* **Exercise goal**
Repeat each entry verbatim.

START Provided data

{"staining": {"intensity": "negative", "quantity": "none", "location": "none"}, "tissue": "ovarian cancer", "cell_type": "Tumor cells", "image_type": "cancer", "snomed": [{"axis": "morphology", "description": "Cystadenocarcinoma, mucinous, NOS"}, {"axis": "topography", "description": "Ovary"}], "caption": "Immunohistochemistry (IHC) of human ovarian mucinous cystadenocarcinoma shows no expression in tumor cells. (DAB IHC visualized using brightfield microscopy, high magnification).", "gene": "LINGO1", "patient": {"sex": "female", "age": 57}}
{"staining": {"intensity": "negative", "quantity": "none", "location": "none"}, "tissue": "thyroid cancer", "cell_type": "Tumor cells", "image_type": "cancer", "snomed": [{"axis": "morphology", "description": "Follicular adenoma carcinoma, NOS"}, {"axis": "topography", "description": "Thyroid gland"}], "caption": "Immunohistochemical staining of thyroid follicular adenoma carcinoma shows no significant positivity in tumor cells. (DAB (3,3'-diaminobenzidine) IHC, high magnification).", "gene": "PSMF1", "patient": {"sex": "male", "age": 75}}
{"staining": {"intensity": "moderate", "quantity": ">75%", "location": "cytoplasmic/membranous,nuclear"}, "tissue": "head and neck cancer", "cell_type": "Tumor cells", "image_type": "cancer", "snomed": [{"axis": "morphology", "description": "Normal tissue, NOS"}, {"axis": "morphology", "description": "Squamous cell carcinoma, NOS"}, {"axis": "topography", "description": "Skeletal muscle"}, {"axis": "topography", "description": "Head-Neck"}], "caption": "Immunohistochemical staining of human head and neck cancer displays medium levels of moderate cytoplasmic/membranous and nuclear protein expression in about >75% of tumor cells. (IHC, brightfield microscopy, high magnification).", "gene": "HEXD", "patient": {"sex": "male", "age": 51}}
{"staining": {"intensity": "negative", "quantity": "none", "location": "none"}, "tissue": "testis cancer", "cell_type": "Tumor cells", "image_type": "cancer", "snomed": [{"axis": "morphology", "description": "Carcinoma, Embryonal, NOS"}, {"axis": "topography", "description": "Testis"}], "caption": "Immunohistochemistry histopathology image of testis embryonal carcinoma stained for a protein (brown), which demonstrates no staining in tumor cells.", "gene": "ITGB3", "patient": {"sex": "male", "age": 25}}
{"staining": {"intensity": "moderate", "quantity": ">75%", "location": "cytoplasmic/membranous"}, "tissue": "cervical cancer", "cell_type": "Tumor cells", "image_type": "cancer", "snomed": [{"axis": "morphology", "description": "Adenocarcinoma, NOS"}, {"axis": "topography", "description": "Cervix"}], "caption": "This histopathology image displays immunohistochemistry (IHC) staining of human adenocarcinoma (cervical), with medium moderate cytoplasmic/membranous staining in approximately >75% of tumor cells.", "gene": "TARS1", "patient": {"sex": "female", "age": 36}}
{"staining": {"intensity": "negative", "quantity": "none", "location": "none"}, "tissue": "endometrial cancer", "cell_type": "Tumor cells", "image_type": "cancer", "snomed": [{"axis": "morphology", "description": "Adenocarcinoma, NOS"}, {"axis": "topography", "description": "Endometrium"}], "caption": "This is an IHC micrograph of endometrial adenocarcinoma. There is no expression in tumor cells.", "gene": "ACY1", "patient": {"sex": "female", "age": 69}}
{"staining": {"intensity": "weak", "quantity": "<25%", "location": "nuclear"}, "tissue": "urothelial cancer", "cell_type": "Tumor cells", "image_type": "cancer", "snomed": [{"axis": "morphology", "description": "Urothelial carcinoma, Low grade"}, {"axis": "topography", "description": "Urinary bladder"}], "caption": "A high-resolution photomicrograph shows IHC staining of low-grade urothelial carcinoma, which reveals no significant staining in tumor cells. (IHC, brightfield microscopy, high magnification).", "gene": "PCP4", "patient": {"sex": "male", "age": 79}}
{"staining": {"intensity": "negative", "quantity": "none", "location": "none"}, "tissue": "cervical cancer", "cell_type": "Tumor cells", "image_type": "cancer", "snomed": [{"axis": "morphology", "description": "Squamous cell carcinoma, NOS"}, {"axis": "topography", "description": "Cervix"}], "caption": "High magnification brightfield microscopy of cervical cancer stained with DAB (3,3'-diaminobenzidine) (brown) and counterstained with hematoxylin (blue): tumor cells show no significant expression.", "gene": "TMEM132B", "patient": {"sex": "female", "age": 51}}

END Provided data

* **Answer**
{"staining": {"intensity": "negative", "quantity": "none", "location": "none"}, "tissue": "ovarian cancer", "cell_type": "Tumor cells", "image_type": "cancer", "snomed": [{"axis": "morphology", "description": "Cystadenocarcinoma, mucinous, NOS"}, {"axis": "topography", "description": "Ovary"}], "caption": "Immunohistochemistry (IHC) of human ovarian mucinous cystadenocarcinoma shows no expression in tumor cells. (DAB IHC visualized using brightfield microscopy, high magnification).", "gene": "LINGO1", "patient": {"sex": "female", "age": 57}}
{"staining": {"intensity": "negative", "quantity": "none", "location": "none"}, "tissue": "thyroid cancer", "cell_type": "Tumor cells", "image_type": "cancer", "snomed": [{"axis": "morphology", "description": "Follicular adenoma carcinoma, NOS"}, {"axis": "topography", "description": "Thyroid gland"}], "caption": "Immunohistochemical staining of thyroid follicular adenoma carcinoma shows no significant positivity in tumor cells. (DAB (3,3'-diaminobenzidine) IHC, high magnification).", "gene": "PSMF1", "patient": {"sex": "male", "age": 75}}
{"staining": {"intensity": "moderate", "quantity": ">75%", "location": "cytoplasmic/membranous,nuclear"}, "tissue": "head and neck cancer", "cell_type": "Tumor cells", "image_type": "cancer", "snomed": [{"axis": "morphology", "description": "Normal tissue, NOS"}, {"axis": "morphology", "description": "Squamous cell carcinoma, NOS"}, {"axis": "topography", "description": "Skeletal muscle"}, {"axis": "topography", "description": "Head-Neck"}], "caption": "Immunohistochemical staining of human head and neck cancer displays medium levels of moderate cytoplasmic/membranous and nuclear protein expression in about >75% of tumor cells. (IHC, brightfield microscopy, high magnification).", "gene": "HEXD", "patient": {"sex": "male", "age": 51}}
{"staining": {"intensity": "negative", "quantity": "none", "location": "none"}, "tissue": "testis cancer", "cell_type": "Tumor cells", "image_type": "cancer", "snomed": [{"axis": "morphology", "description": "Carcinoma, Embryonal, NOS"}, {"axis": "topography", "description": "Testis"}], "caption": "Immunohistochemistry histopathology image of testis embryonal carcinoma stained for a protein (brown), which demonstrates no staining in tumor cells.", "gene": "ITGB3", "patient": {"sex": "male", "age": 25}}
{"staining": {"intensity": "moderate", "quantity": ">75%", "location": "cytoplasmic/membranous"}, "tissue": "cervical cancer", "cell_type": "Tumor cells", "image_type": "cancer", "snomed": [{"axis": "morphology", "description": "Adenocarcinoma, NOS"}, {"axis": "topography", "description": "Cervix"}], "caption": "This histopathology image displays immunohistochemistry (IHC) staining of human adenocarcinoma (cervical), with medium moderate cytoplasmic/membranous staining in approximately >75% of tumor cells.", "gene": "TARS1", "patient": {"sex": "female", "age": 36}}
{"staining": {"intensity": "negative", "quantity": "none", "location": "none"}, "tissue": "endometrial cancer", "cell_type": "Tumor cells", "image_type": "cancer", "snomed": [{"axis": "morphology", "description": "Adenocarcinoma, NOS"}, {"axis": "topography", "description": "Endometrium"}], "caption": "This is an IHC micrograph of endometrial adenocarcinoma. There is no expression in tumor cells.", "gene": "ACY1", "patient": {"sex": "female", "age": 69}}
{"staining": {"intensity": "weak", "quantity": "<25%", "location": "nuclear"}, "tissue": "urothelial cancer", "cell_type": "Tumor cells", "image_type": "cancer", "snomed": [{"axis": "morphology", "description": "Urothelial carcinoma, Low grade"}, {"axis": "topography", "description": "Urinary bladder"}], "caption": "A high-resolution photomicrograph shows IHC staining of low-grade urothelial carcinoma, which reveals no significant staining in tumor cells. (IHC, brightfield microscopy, high magnification).", "gene": "PCP4", "patient": {"sex": "male", "age": 79}}
{"staining": {"intensity": "negative", "quantity": "none", "location": "none"}, "tissue": "cervical cancer", "cell_type": "Tumor cells", "image_type": "cancer", "snomed": [{"axis": "morphology", "description": "Squamous cell carcinoma, NOS"}, {"axis": "topography", "description": "Cervix"}], "caption": "High magnification brightfield microscopy of cervical cancer stained with DAB (3,3'-diaminobenzidine) (brown) and counterstained with hematoxylin (blue): tumor cells show no significant expression.", "gene": "TMEM132B", "patient": {"sex": "female", "age": 51}}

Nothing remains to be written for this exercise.